Borrowing money can be a tricky business. When borrowing money, it is important to know the nature of how the loaning business works, including when to engage with it, or when to avoid it. By understanding the loaning industry, you can make more informed decisions about your financial affairs.
A loan is money, property, or other material goods given to another party in exchange for future repayment of the loan value or principal amount, along with interest or finance charges. A loan may be for a specific, one-time amount or can be available as an open-ended line of credit up to a specified limit or ceiling amount.
Corporations, financial institutions and the government typically issue loans. So why do these institutions let people borrow money? Loans allow for growth in the overall money supply in an economy and open up competition by lending to new businesses. In fact, Nimble quick loans online help by making finance faster as they make borrowing money and having access to Cash Loans easy for everyone. In addition, Loans also help existing companies expand their operations. The interest and fees from loans are a primary source of revenue for many banks, as well as some retailers through the use of credit facilities and credit cards. They can also take the form of bonds and certificates of deposit.
Getting a loan means you have to be qualified for the loanable amount. Here are a couple of items you have to check for you to be qualified.
- Income - Your income is your ticket to be able to pay for your loans, which is the reason why nearly all lenders will require evidence for a steady source of income. This is to make sure that you, as the borrower, will have the ability to pay your debt regularly and in a timely manner.

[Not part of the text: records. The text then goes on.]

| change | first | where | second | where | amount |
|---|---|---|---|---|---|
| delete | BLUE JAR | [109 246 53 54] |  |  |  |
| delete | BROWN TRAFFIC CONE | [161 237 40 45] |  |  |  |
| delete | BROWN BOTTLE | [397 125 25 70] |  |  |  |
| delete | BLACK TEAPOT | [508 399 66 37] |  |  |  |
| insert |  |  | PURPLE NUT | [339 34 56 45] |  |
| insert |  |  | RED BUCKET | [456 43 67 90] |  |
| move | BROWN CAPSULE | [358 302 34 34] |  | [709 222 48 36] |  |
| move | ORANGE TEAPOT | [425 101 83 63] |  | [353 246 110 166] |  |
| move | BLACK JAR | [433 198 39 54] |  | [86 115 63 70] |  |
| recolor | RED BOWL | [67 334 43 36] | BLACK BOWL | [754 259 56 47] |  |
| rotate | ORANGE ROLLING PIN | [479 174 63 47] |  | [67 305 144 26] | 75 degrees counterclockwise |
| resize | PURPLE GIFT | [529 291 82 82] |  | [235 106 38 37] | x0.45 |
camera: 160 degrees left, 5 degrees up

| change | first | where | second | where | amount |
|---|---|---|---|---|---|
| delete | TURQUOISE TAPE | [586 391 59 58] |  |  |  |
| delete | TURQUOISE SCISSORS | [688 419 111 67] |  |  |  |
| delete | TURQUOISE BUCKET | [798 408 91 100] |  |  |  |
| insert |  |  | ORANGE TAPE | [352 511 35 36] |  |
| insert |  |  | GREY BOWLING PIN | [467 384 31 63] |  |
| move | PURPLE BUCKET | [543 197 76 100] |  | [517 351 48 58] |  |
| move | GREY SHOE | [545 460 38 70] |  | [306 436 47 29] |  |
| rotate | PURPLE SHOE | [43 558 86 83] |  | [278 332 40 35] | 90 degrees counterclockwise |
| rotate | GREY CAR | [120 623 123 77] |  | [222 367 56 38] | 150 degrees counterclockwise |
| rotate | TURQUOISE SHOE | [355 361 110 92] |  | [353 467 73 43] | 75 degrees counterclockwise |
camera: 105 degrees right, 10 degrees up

- Employment - There are some lenders, which will require evidence for proof of employment, while some lenders will just require a national or government ID. Nonetheless, employment has a positive impact to increase your chances to be qualified for a loan. In addition, some lenders would even go deeper and ask your job title, especially if the loan amount is pretty significant. They do this for the following reasons:
- Some lenders cross-reference your job title with your salary to as a protection against fraud;
- Some lenders use your job title for interest rates. For example, in the same loan amount that a doctor and an admin worker would like to borrow, the doctor may have higher interest rates.
- Credit History - Making sure that your credit history is excellent and flawless is with a solid history is a crucial factor for being qualified for a loan. You have to make sure that you pay your credit card ahead of time and that there is no missed payment or loan defaults because this is the easiest way for money lenders to track your financial history and capability, and make decisions whether you qualify for a loan.

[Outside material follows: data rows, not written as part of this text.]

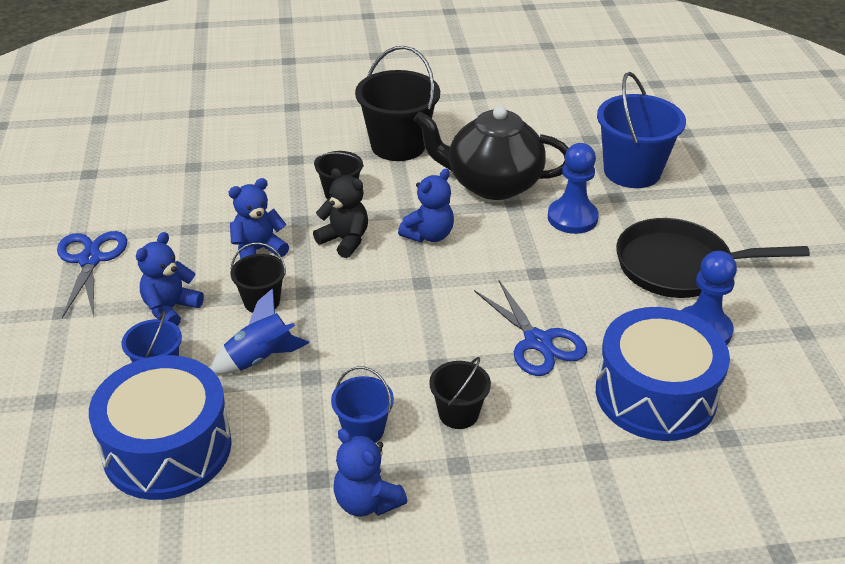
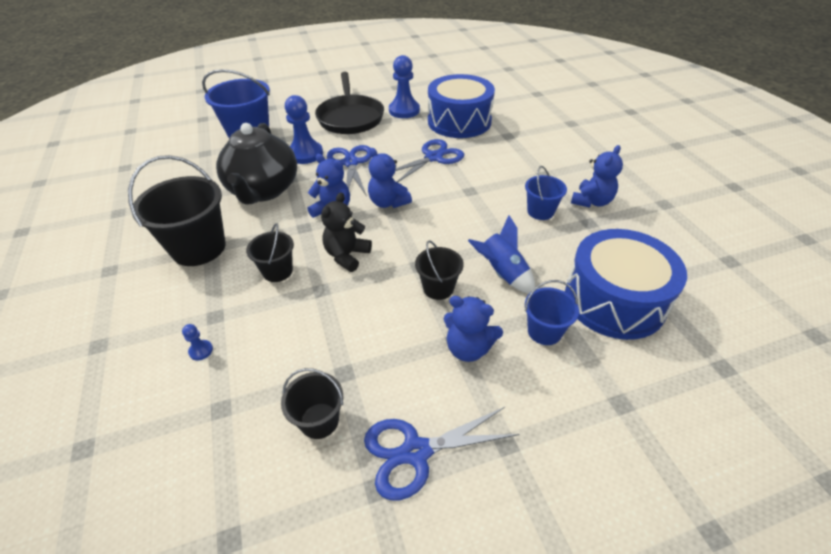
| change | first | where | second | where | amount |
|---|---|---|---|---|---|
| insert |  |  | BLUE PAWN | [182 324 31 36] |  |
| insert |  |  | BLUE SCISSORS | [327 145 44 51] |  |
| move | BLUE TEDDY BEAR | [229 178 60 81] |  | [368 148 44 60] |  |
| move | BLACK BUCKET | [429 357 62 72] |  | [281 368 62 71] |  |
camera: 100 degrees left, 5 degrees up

- Assets, Debts, and Expenses - In your loan application, you will be asked to list down all your assets, debts, and expenses. Lenders would then have the process to use your debt and income to calculate the loan amount you are qualified for. More income increases your chances for to qualify for a loan, while debts such as credit cards, store cards, and other loans can hinder your application. Expenses are always estimated, but lenders generally have a good idea when you’re under- or overestimating based on the data of other customers.
How do Loans work?
The terms of a loan are agreed to by each party in the transaction before any money or property changes are disbursed. If the lender requires collateral, this requirement will be outlined in the loan documents. Most loans also have provisions regarding the maximum amount of interest, as well as other covenants such as the length of time before repayment is required.
Be a responsible borrower!
The loaning industry is based upon the principle of integrity. If you find yourself in the situation where you have loaned money, you should be able to follow the guidelines below to become a responsible borrower:
Build a solid foundation
Establishing rapport is essential in any relationship, including a loaning relationship. By networking and establishing a good working relationship with your vendors allow you to build your loaning credibility. You may even be able to avoid taking out loans entirely if you can secure better terms and negotiate repayment with each vendor.
Use a loan calculator
Being financially-savvy will also help you understand how much money you need, including your paying capacity, as well as the term or duration of your loan amount. Loan calculators can help you out so you will be aware of what amount of money can you borrow and pay based on your financial plan.
Know your debt-to-income ratio
Your debt-to-income ratio is a comparison of your annual profit to your annual debt. You are in good shape if your ratio is 1.0 or greater. This means that the better the ratio, the higher the chances of qualifying for a loan. The debt-to-income ratio is also a good indicator that if anything below 1.0 means that you are spreading your income too thin and that you should reconsider taking any additional debts.
Use a financial cushion
Before you take a loan, make sure that you have at least six (6) months’ worth of savings so that if anything goes financially wrong, you still have the capability to pay for your debts.
Draft (and stick) to your financial plan
Making a financial plan to make sure that your income is allotted to the correct priorities (including paying your debts) is one of the most salient qualities of being a good borrower. One money management trick is the jar model which can help you manage your expenses.
Borrow only when you need to
As much as possible, only borrow money when you are in a dire situation. Having no loans is better than being swamped in debt. You have to understand that sometimes, loans are not the best answer to your financial problems. You can check other solutions such as increasing your profit margin or reducing your expenditures.
Pay on time
Open and honest communication is key to being a good borrower. Make sure that you pay your debts in a timely manner and as scheduled. If for some reason, you cannot pay on time, be honest and call your lender.
Being a responsible borrower ensures you to build your credibility not just in the financial aspect but by being a person with integrity. The bottom line is to only borrow within your paying capacity and be timely in paying your debt.